Records for the exercise

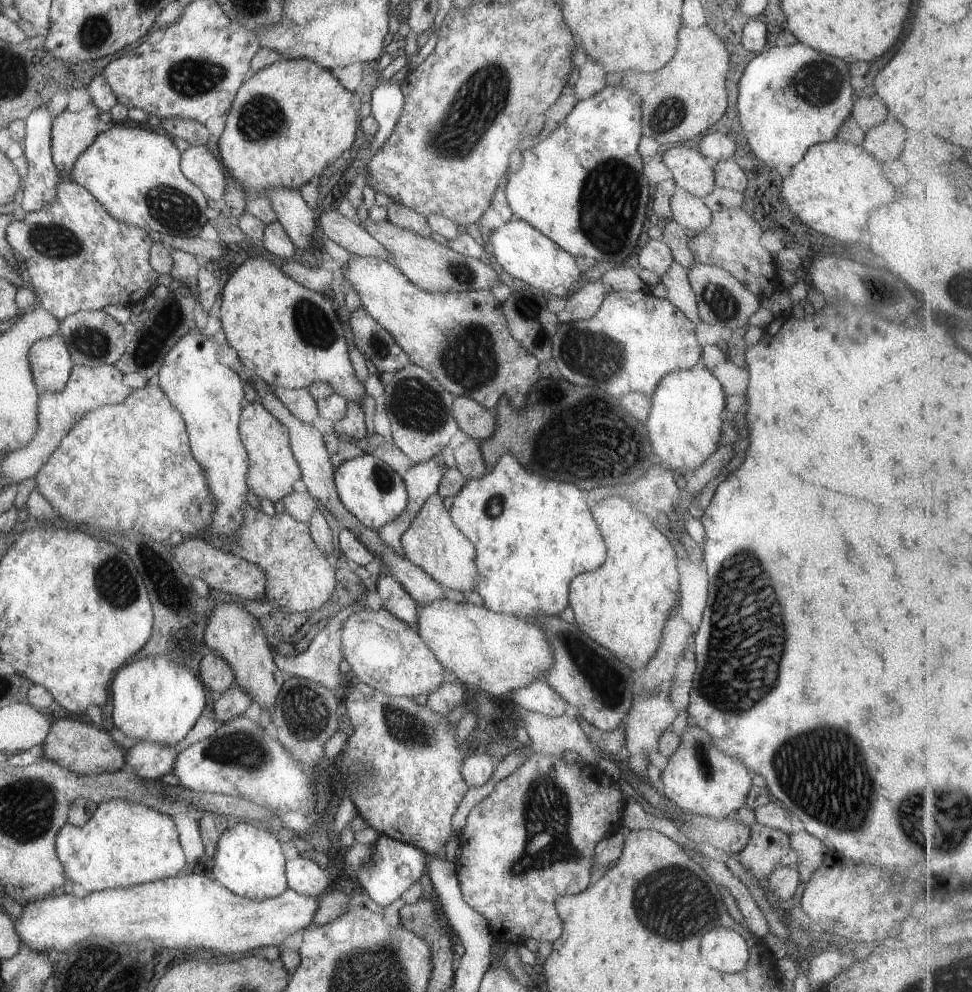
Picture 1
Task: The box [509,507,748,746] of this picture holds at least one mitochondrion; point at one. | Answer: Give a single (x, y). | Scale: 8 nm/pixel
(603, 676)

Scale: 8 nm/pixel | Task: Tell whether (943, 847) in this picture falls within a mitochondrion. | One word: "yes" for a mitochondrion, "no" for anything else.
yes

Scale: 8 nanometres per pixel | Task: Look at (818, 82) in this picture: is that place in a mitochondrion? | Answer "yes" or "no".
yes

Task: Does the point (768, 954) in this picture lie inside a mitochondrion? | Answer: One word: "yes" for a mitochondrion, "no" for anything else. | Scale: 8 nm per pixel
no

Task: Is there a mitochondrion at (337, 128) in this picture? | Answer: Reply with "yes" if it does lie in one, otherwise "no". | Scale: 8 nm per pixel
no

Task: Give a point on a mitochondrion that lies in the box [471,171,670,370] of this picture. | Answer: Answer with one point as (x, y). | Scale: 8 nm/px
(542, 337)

Exercise brief
No images belong in the copy. Transcribe every record exactly.

Task response
Picture 1
Task: The box [509,507,748,746] of this picture holds at least one mitochondrion; point at one. | Answer: Give a single (x, y). | Scale: 8 nm/pixel
(603, 676)

Scale: 8 nm/pixel | Task: Tell whether (943, 847) in this picture falls within a mitochondrion. | One word: "yes" for a mitochondrion, "no" for anything else.
yes

Scale: 8 nanometres per pixel | Task: Look at (818, 82) in this picture: is that place in a mitochondrion? | Answer "yes" or "no".
yes

Task: Does the point (768, 954) in this picture lie inside a mitochondrion? | Answer: One word: "yes" for a mitochondrion, "no" for anything else. | Scale: 8 nm per pixel
no

Task: Is there a mitochondrion at (337, 128) in this picture? | Answer: Reply with "yes" if it does lie in one, otherwise "no". | Scale: 8 nm per pixel
no

Task: Give a point on a mitochondrion that lies in the box [471,171,670,370] of this picture. | Answer: Answer with one point as (x, y). | Scale: 8 nm/px
(542, 337)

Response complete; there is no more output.